Cancer registries face a turning point. Case-finding, abstraction, and follow-up once depended entirely on manual effort, but data demands have grown exponentially in the last decade. Hospitals now require near real-time information to support quality reporting, value-based care, personalized medicine, and population health. Artificial intelligence (AI) offers a solution, but adoption requires engagement and clarity about what success truly means.

Time and Efficiency
AI-powered automation drastically cuts hours spent on casefinding and data entry by automated review of the EHR in minutes, instead of weeks or months (Smith et al., 2023). Yet without strong quality control, faster workflows may introduce unchecked errors.

Staffing and Salaries
Automation does not replace registrars, it redefines their roles toward curation, analytics, and strategic oversight (Jones & Patel, 2024). However, to achieve optimal staffing ratios and significant reductions in cost, implementation of AI will require funding, training, and cultural change, factors that often get overlooked or used as a barrier to moving forward.

Data Quality and Timeliness
The real power behind transformation lies in real-time insight: AI-driven intelligent abstraction supports mandatory reporting, accreditation, and performance improvement, value-based care, population health, and personalized medicine (Lee et al., 2022). But partial or poorly integrated systems can generate duplicate entries, missing values, or conflicting updates unless data governance is strong.

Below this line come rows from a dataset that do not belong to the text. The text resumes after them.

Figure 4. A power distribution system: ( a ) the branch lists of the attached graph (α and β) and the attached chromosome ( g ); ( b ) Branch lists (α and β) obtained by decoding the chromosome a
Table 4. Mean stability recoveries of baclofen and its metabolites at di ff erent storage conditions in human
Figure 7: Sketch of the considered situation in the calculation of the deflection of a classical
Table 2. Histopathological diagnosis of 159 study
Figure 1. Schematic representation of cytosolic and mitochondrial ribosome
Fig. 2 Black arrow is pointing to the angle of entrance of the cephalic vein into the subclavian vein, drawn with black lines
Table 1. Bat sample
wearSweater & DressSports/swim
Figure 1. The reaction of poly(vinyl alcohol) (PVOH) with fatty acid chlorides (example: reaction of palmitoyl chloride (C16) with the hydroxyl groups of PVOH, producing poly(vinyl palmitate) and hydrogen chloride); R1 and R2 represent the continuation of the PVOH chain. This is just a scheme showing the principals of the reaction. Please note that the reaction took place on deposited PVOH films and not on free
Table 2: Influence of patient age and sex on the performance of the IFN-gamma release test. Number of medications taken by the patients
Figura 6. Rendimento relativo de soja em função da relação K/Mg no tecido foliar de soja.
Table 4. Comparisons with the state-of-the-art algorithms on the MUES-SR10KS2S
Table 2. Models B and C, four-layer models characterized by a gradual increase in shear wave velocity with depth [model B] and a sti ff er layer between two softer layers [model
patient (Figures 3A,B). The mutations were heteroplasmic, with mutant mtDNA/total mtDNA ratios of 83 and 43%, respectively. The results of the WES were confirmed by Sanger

Sustainability and Strategy
AI is not a magic bullet. Successful deployment demands clear definition of data standards, strong quality control, and tight collaboration between oncology data specialists, leadership, IT, and vendors. Only then does the cancer registry become a smart, sustainable curator of actionable insights.

The Cost of Inaction
Avoiding optimal automation carries its own price. When registries rely solely on manual processes, or limited automation, they risk increasing time and labor costs, burnout, and disengagement from leadership who view registry work as clerical rather than strategic. Fear of job loss or loss of control may also drive inaction, delay adoption and drive cost and delays upward.

Without robust automation, registries may fall behind, require additional staff, miss reporting deadlines, fall below benchmarks and accreditation requirements or be unable to support the data needs for value-based care. Opportunities for real-time analytics and support of the organization’s strategic plan will slip away, and hospital leadership will lose a crucial link between clinical performance and actionable data. Overall, the greater risk is not automation, it is indifference and apathy.